The role of penetrating keratoplasty in cystinosis patients is controversially discussed. Fahey et al. [11] published a case report of a twenty-one-years-old male corneal cystinosis patient, who underwent cataract surgery and achieved a best corrected visual acuity of 20/20 postoperatively [11]. They concluded that visual acuity is rather affected by macular involvement than by corneal crystals in corneal cystinosis patients [11]. Indeed, retinal abnormalities including retinal crystals, submacular neovascular membranes, bone spicules and pigment clumps resembling retinitis pigmentosa and as the most common finding retinal depigmentation have been reported in cystinosis patients [8]. The retinal manifestations of cystinosis described above correlated inversely with consequent application of systemic cysteamine [8]. Our patient’s right eye was already pseudophakic, and the patient reported a progressive visual loss. His severe corneal symptoms and the impossibility of funduscopy led to the decision for penetrating keratoplasty as promising therapy, which up to now, increased our patient’s visual acuity from “counting fingers” to 20/400 on the right eye.

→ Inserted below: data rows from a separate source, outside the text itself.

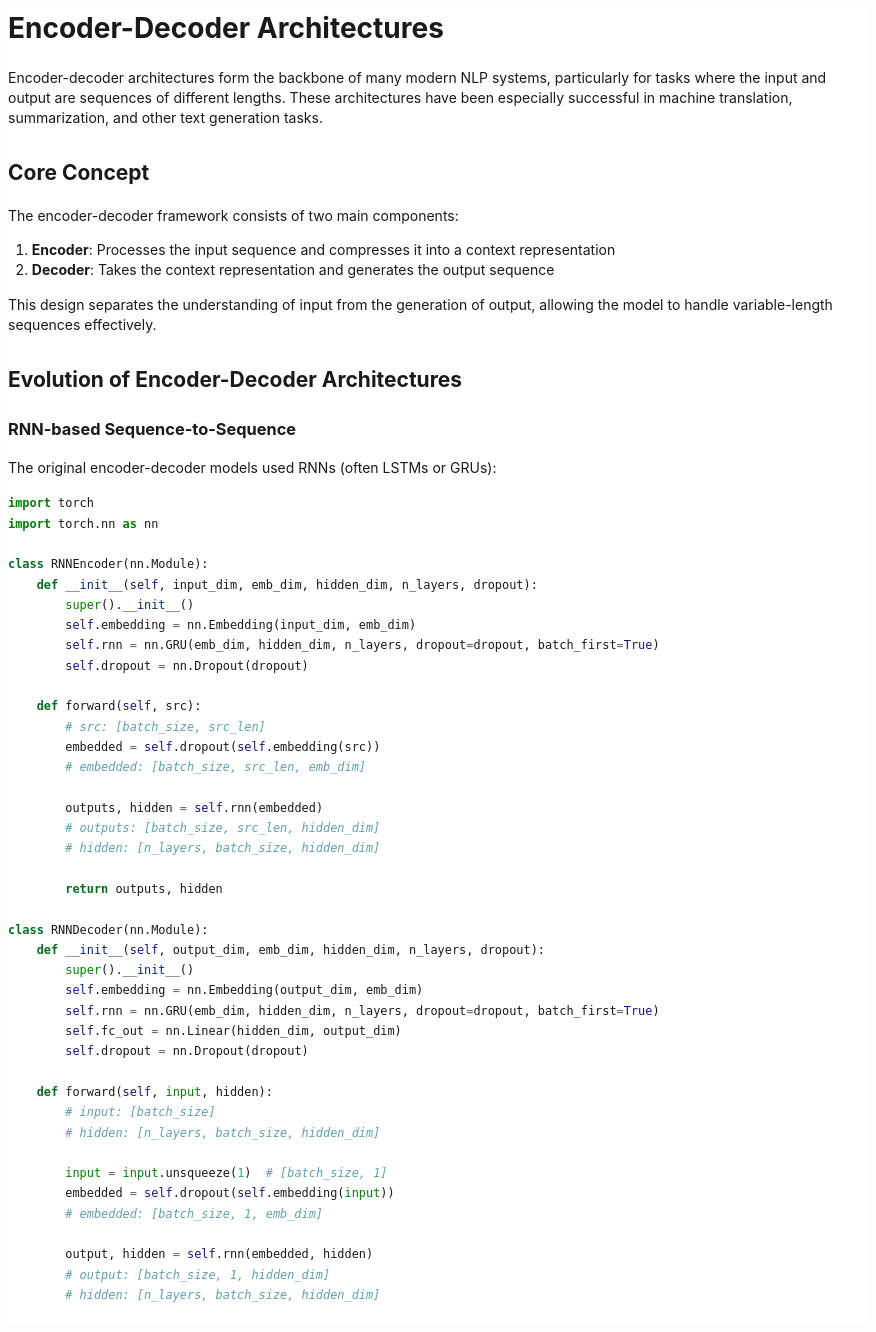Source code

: # Encoder-Decoder Architectures

Encoder-decoder architectures form the backbone of many modern NLP systems, particularly for tasks where the input and output are sequences of different lengths. These architectures have been especially successful in machine translation, summarization, and other text generation tasks.

## Core Concept

The encoder-decoder framework consists of two main components:
1. **Encoder**: Processes the input sequence and compresses it into a context representation
2. **Decoder**: Takes the context representation and generates the output sequence

This design separates the understanding of input from the generation of output, allowing the model to handle variable-length sequences effectively.

## Evolution of Encoder-Decoder Architectures

### RNN-based Sequence-to-Sequence

The original encoder-decoder models used RNNs (often LSTMs or GRUs):

```python
import torch
import torch.nn as nn

class RNNEncoder(nn.Module):
    def __init__(self, input_dim, emb_dim, hidden_dim, n_layers, dropout):
        super().__init__()
        self.embedding = nn.Embedding(input_dim, emb_dim)
        self.rnn = nn.GRU(emb_dim, hidden_dim, n_layers, dropout=dropout, batch_first=True)
        self.dropout = nn.Dropout(dropout)
        
    def forward(self, src):
        # src: [batch_size, src_len]
        embedded = self.dropout(self.embedding(src))
        # embedded: [batch_size, src_len, emb_dim]
        
        outputs, hidden = self.rnn(embedded)
        # outputs: [batch_size, src_len, hidden_dim]
        # hidden: [n_layers, batch_size, hidden_dim]
        
        return outputs, hidden

class RNNDecoder(nn.Module):
    def __init__(self, output_dim, emb_dim, hidden_dim, n_layers, dropout):
        super().__init__()
        self.embedding = nn.Embedding(output_dim, emb_dim)
        self.rnn = nn.GRU(emb_dim, hidden_dim, n_layers, dropout=dropout, batch_first=True)
        self.fc_out = nn.Linear(hidden_dim, output_dim)
        self.dropout = nn.Dropout(dropout)
        
    def forward(self, input, hidden):
        # input: [batch_size]
        # hidden: [n_layers, batch_size, hidden_dim]
        
        input = input.unsqueeze(1)  # [batch_size, 1]
        embedded = self.dropout(self.embedding(input))
        # embedded: [batch_size, 1, emb_dim]
        
        output, hidden = self.rnn(embedded, hidden)
        # output: [batch_size, 1, hidden_dim]
        # hidden: [n_layers, batch_size, hidden_dim]
        
```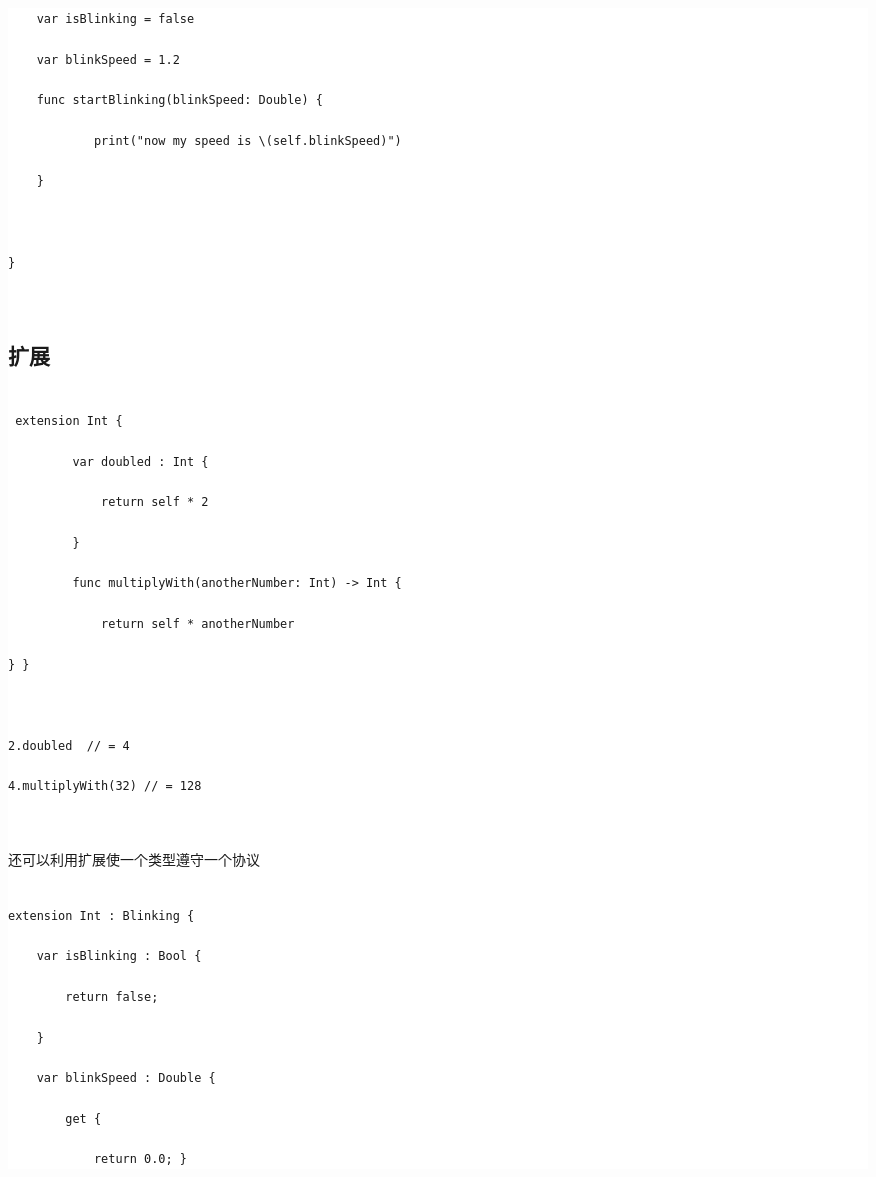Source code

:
```
    var isBlinking = false

    var blinkSpeed = 1.2

    func startBlinking(blinkSpeed: Double) {

            print("now my speed is \(self.blinkSpeed)")

    }



}



```

## 扩展

```

 extension Int {

         var doubled : Int {

             return self * 2

         }

         func multiplyWith(anotherNumber: Int) -> Int {

             return self * anotherNumber

} }



2.doubled  // = 4

4.multiplyWith(32) // = 128



```

还可以利用扩展使一个类型遵守一个协议

```

extension Int : Blinking {

    var isBlinking : Bool {

        return false;

    }

    var blinkSpeed : Double {

        get {

            return 0.0; }

```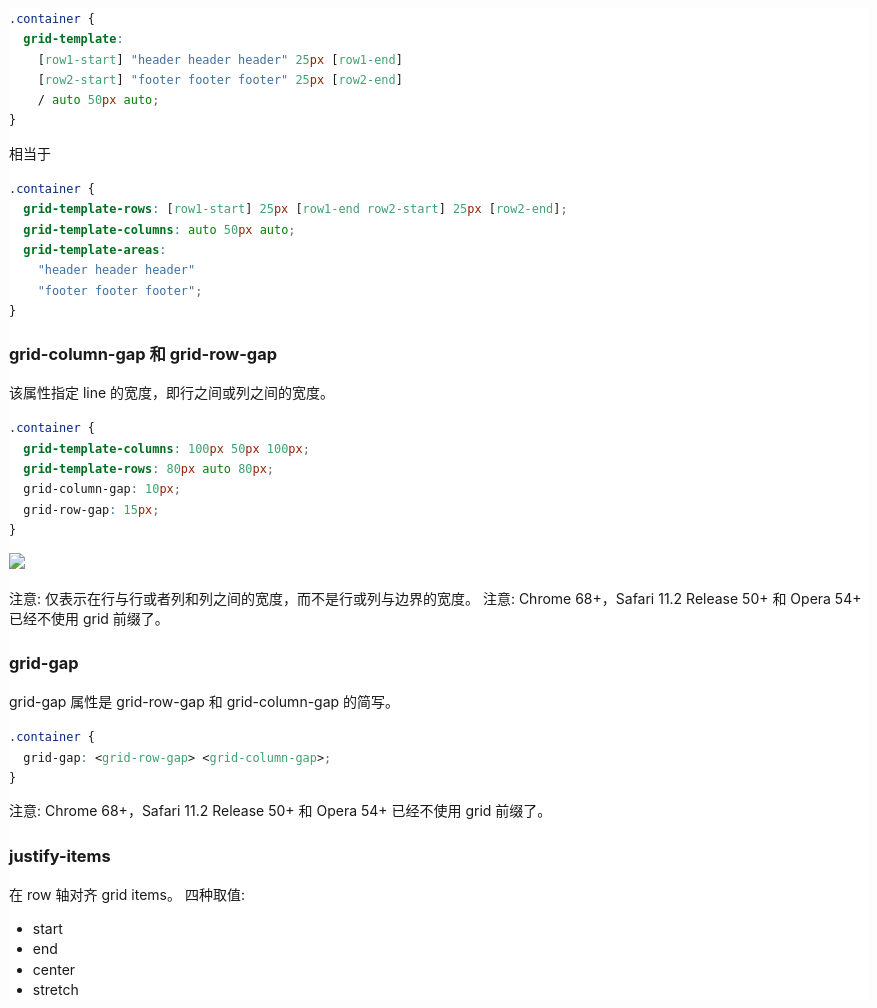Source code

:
 ``` CSS
.container {
  grid-template:
    [row1-start] "header header header" 25px [row1-end]
    [row2-start] "footer footer footer" 25px [row2-end]
    / auto 50px auto;
}
```

相当于

``` CSS
.container {
  grid-template-rows: [row1-start] 25px [row1-end row2-start] 25px [row2-end];
  grid-template-columns: auto 50px auto;
  grid-template-areas: 
    "header header header" 
    "footer footer footer";
}
```

### grid-column-gap 和 grid-row-gap
该属性指定 line 的宽度，即行之间或列之间的宽度。

``` CSS
.container {
  grid-template-columns: 100px 50px 100px;
  grid-template-rows: 80px auto 80px; 
  grid-column-gap: 10px;
  grid-row-gap: 15px;
}
```

![](https://cdn.0xfee1dead.cn/contentImg/grid/grid-column-row-gap.png)

注意: 仅表示在行与行或者列和列之间的宽度，而不是行或列与边界的宽度。
注意: Chrome 68+，Safari 11.2 Release 50+ 和 Opera 54+ 已经不使用 grid 前缀了。

### grid-gap
grid-gap 属性是 grid-row-gap 和 grid-column-gap 的简写。

``` CSS
.container {
  grid-gap: <grid-row-gap> <grid-column-gap>;
}
```

注意: Chrome 68+，Safari 11.2 Release 50+ 和 Opera 54+ 已经不使用 grid 前缀了。

### justify-items
在 row 轴对齐 grid items。
四种取值: 
- start
- end
- center
- stretch
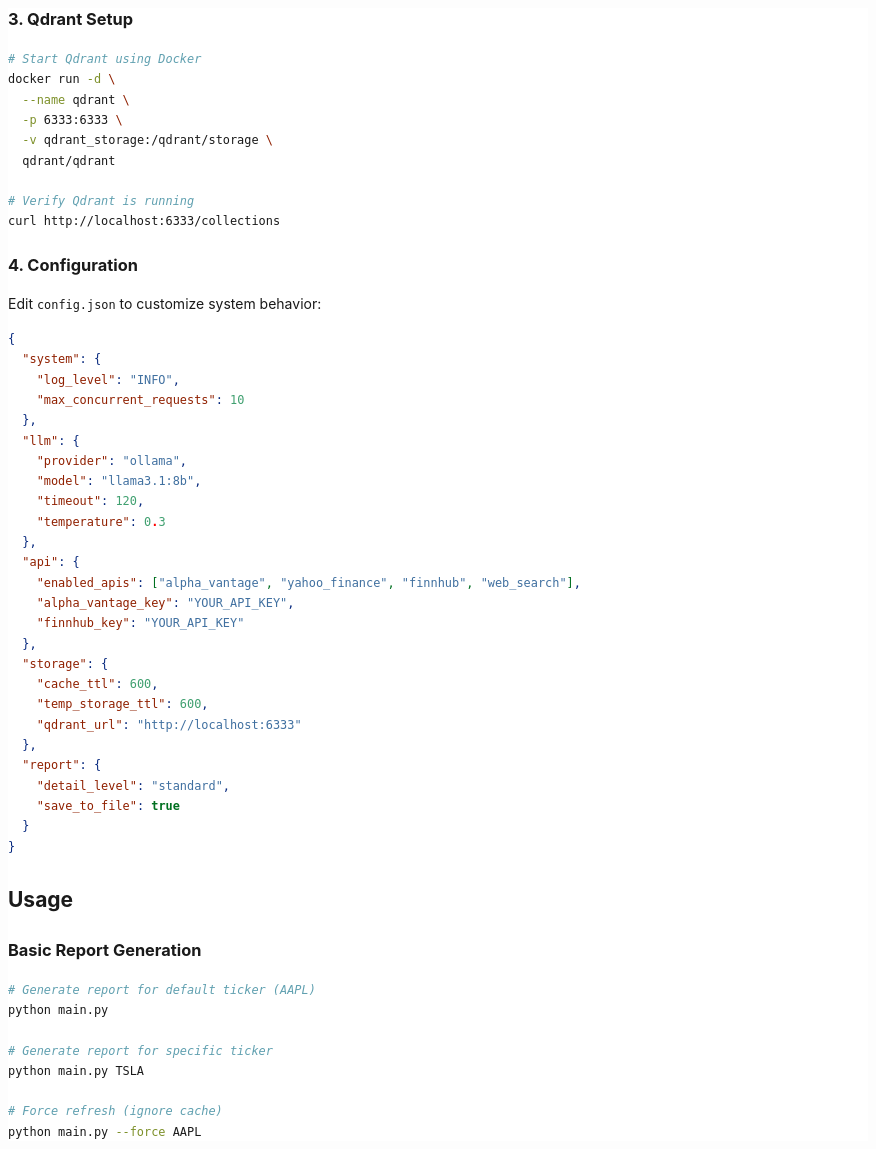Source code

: ### 3. Qdrant Setup

```bash
# Start Qdrant using Docker
docker run -d \
  --name qdrant \
  -p 6333:6333 \
  -v qdrant_storage:/qdrant/storage \
  qdrant/qdrant

# Verify Qdrant is running
curl http://localhost:6333/collections
```

### 4. Configuration

Edit `config.json` to customize system behavior:

```json
{
  "system": {
    "log_level": "INFO",
    "max_concurrent_requests": 10
  },
  "llm": {
    "provider": "ollama",
    "model": "llama3.1:8b",
    "timeout": 120,
    "temperature": 0.3
  },
  "api": {
    "enabled_apis": ["alpha_vantage", "yahoo_finance", "finnhub", "web_search"],
    "alpha_vantage_key": "YOUR_API_KEY",
    "finnhub_key": "YOUR_API_KEY"
  },
  "storage": {
    "cache_ttl": 600,
    "temp_storage_ttl": 600,
    "qdrant_url": "http://localhost:6333"
  },
  "report": {
    "detail_level": "standard",
    "save_to_file": true
  }
}
```

## Usage

### Basic Report Generation

```bash
# Generate report for default ticker (AAPL)
python main.py

# Generate report for specific ticker
python main.py TSLA

# Force refresh (ignore cache)
python main.py --force AAPL
```
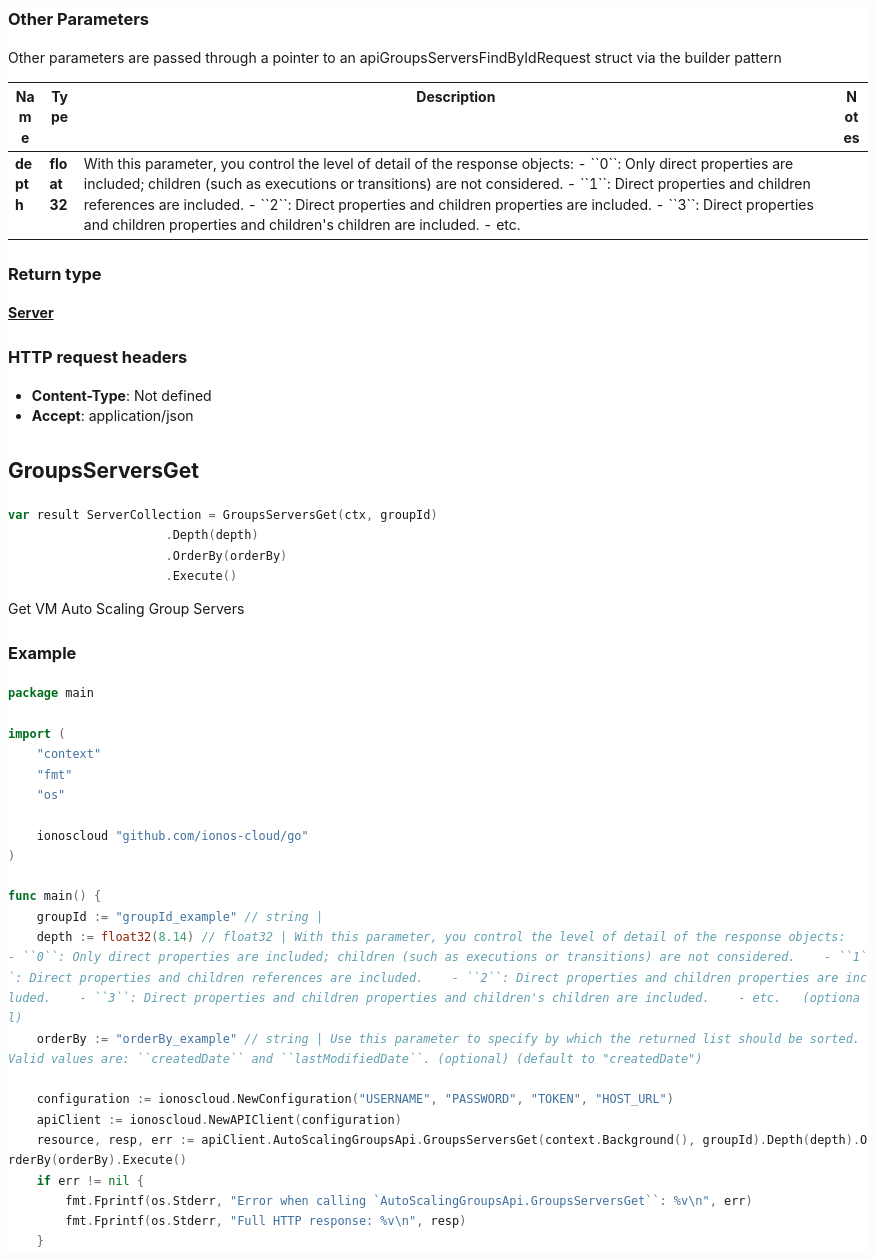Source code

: ### Other Parameters

Other parameters are passed through a pointer to an apiGroupsServersFindByIdRequest struct via the builder pattern


|Name | Type | Description  | Notes|
|------------- | ------------- | ------------- | -------------|
| **depth** | **float32** | With this parameter, you control the level of detail of the response objects:    - &#x60;&#x60;0&#x60;&#x60;: Only direct properties are included; children (such as executions or transitions) are not considered.    - &#x60;&#x60;1&#x60;&#x60;: Direct properties and children references are included.    - &#x60;&#x60;2&#x60;&#x60;: Direct properties and children properties are included.    - &#x60;&#x60;3&#x60;&#x60;: Direct properties and children properties and children&#39;s children are included.    - etc.   | |

### Return type

[**Server**](../models/Server.md)

### HTTP request headers

- **Content-Type**: Not defined
- **Accept**: application/json



## GroupsServersGet

```go
var result ServerCollection = GroupsServersGet(ctx, groupId)
                      .Depth(depth)
                      .OrderBy(orderBy)
                      .Execute()
```

Get VM Auto Scaling Group Servers



### Example

```go
package main

import (
    "context"
    "fmt"
    "os"

    ionoscloud "github.com/ionos-cloud/go"
)

func main() {
    groupId := "groupId_example" // string | 
    depth := float32(8.14) // float32 | With this parameter, you control the level of detail of the response objects:    - ``0``: Only direct properties are included; children (such as executions or transitions) are not considered.    - ``1``: Direct properties and children references are included.    - ``2``: Direct properties and children properties are included.    - ``3``: Direct properties and children properties and children's children are included.    - etc.   (optional)
    orderBy := "orderBy_example" // string | Use this parameter to specify by which the returned list should be sorted. Valid values are: ``createdDate`` and ``lastModifiedDate``. (optional) (default to "createdDate")

    configuration := ionoscloud.NewConfiguration("USERNAME", "PASSWORD", "TOKEN", "HOST_URL")
    apiClient := ionoscloud.NewAPIClient(configuration)
    resource, resp, err := apiClient.AutoScalingGroupsApi.GroupsServersGet(context.Background(), groupId).Depth(depth).OrderBy(orderBy).Execute()
    if err != nil {
        fmt.Fprintf(os.Stderr, "Error when calling `AutoScalingGroupsApi.GroupsServersGet``: %v\n", err)
        fmt.Fprintf(os.Stderr, "Full HTTP response: %v\n", resp)
    }
```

As in most inborn metabolic disorders, the prognosis of the nephropathic cystinosis depends on an early diagnosis. The pigmentary retinopathy, which has been seen at an age of 5 weeks [7], and the corneal cystine deposition developing in the first 16 months of life are the first symptoms of congenital nephropathic cystinosis even before the onset of renal dysfunction [6]. Consequently, ophthalmologists have a central role in the early diagnosis of congenital nephropathic cystinosis and the initiation of its appropriate treatment to prevent renal failure and resulting systemic complications.